Start of EXTRACTED ENTRIES

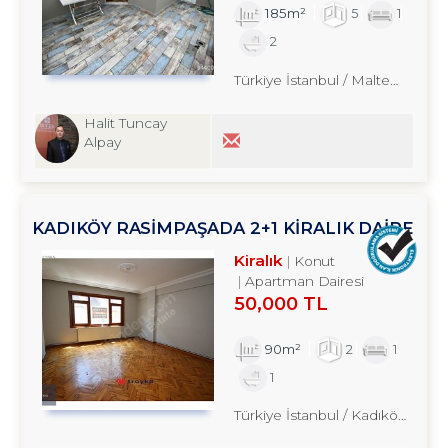
185m²
5
1
2
Türkiye İstanbul / Maltepe
/ İde
Halit Tuncay
Alpay
KADIKÖY RASİMPAŞADA 2+1 KİRALIK DAİRE
TROYKADAN
Kiralık
Konut
Apartman Dairesi
50,000 TL
90m²
2
1
1
Türkiye İstanbul / Kadıköy
/ Altıy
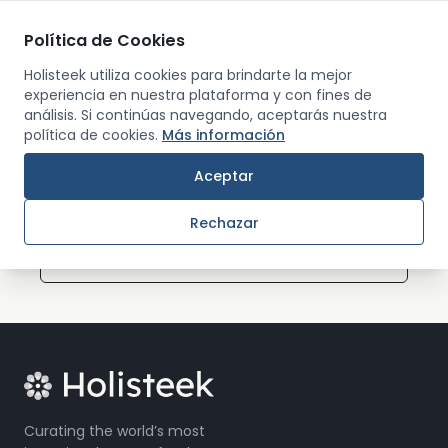
Política de Cookies
Men
Holisteek utiliza cookies para brindarte la mejor
experiencia en nuestra plataforma y con fines de
análisis. Si continúas navegando, aceptarás nuestra
Back
política de cookies.
Más información
Aceptar
0
were results found
Sort by:
Rechazar
A to Z
Curating the world’s most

End of EXTRACTED ENTRIES

ACTIVITY
What you write should match the entries exactly, except that the pictures are dropped.

EXERCISE ANSWER
185m²
5
1
2
Türkiye İstanbul / Maltepe
/ İde
Halit Tuncay
Alpay
KADIKÖY RASİMPAŞADA 2+1 KİRALIK DAİRE
TROYKADAN
Kiralık
Konut
Apartman Dairesi
50,000 TL
90m²
2
1
1
Türkiye İstanbul / Kadıköy
/ Altıy
Política de Cookies
Men
Holisteek utiliza cookies para brindarte la mejor
experiencia en nuestra plataforma y con fines de
análisis. Si continúas navegando, aceptarás nuestra
Back
política de cookies.
Más información
Aceptar
0
were results found
Sort by:
Rechazar
A to Z
Curating the world’s most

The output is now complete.